** Stored data follows **
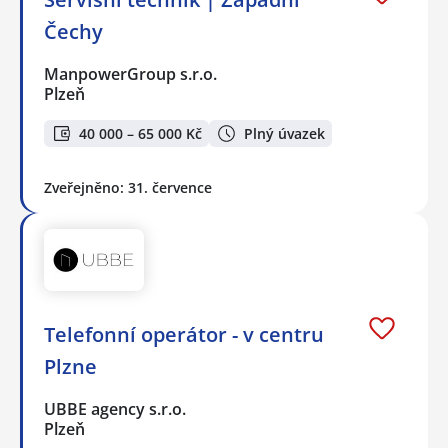
Čechy
ManpowerGroup s.r.o.
Plzeň
40 000 – 65 000 Kč
Plný úvazek
Zveřejněno: 31. července
Telefonní operátor - v centru
Plzne
UBBE agency s.r.o.
Plzeň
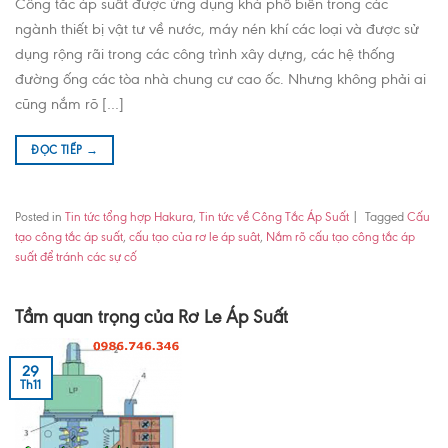
Công tắc áp suất được ứng dụng khá phổ biến trong các
ngành thiết bị vật tư về nước, máy nén khí các loại và được sử
dụng rộng rãi trong các công trình xây dựng, các hệ thống
đường ống các tòa nhà chung cư cao ốc. Nhưng không phải ai
cũng nắm rõ […]
ĐỌC TIẾP
→
Posted in
Tin tức tổng hợp Hakura
,
Tin tức về Công Tắc Áp Suất
|
Tagged
Cấu
tạo công tắc áp suất
,
cấu tạo của rơ le áp suât
,
Nắm rõ cấu tạo công tắc áp
suất để tránh các sự cố
Tầm quan trọng của Rơ Le Áp Suất
29
Th11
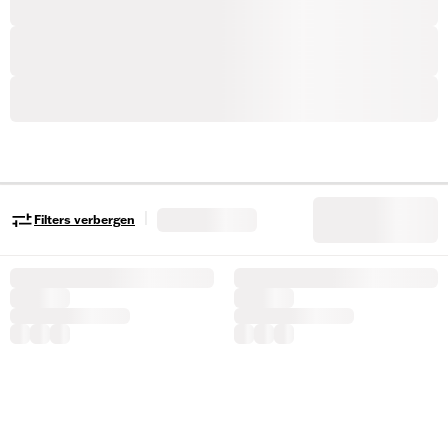
|
Filters verbergen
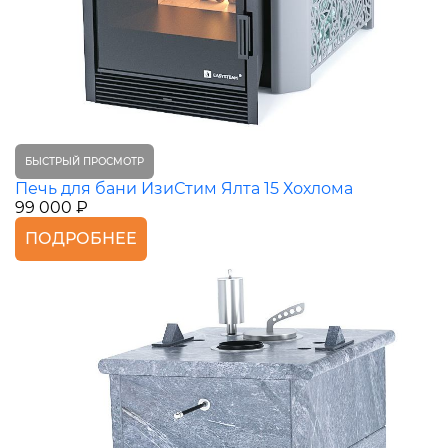
БЫСТРЫЙ ПРОСМОТР
Печь для бани ИзиСтим Ялта 15 Хохлома
99 000 ₽
ПОДРОБНЕЕ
** End of Stored data **
▶ _Problem statement_
Can you copy out the text of every item above word for word, leaving the pictures out of your answer?

▶ _Task result_
Čechy
ManpowerGroup s.r.o.
Plzeň
40 000 – 65 000 Kč
Plný úvazek
Zveřejněno: 31. července
Telefonní operátor - v centru
Plzne
UBBE agency s.r.o.
Plzeň
Công tắc áp suất được ứng dụng khá phổ biến trong các
ngành thiết bị vật tư về nước, máy nén khí các loại và được sử
dụng rộng rãi trong các công trình xây dựng, các hệ thống
đường ống các tòa nhà chung cư cao ốc. Nhưng không phải ai
cũng nắm rõ […]
ĐỌC TIẾP
→
Posted in
Tin tức tổng hợp Hakura
,
Tin tức về Công Tắc Áp Suất
|
Tagged
Cấu
tạo công tắc áp suất
,
cấu tạo của rơ le áp suât
,
Nắm rõ cấu tạo công tắc áp
suất để tránh các sự cố
Tầm quan trọng của Rơ Le Áp Suất
29
Th11
|
Filters verbergen
БЫСТРЫЙ ПРОСМОТР
Печь для бани ИзиСтим Ялта 15 Хохлома
99 000 ₽
ПОДРОБНЕЕ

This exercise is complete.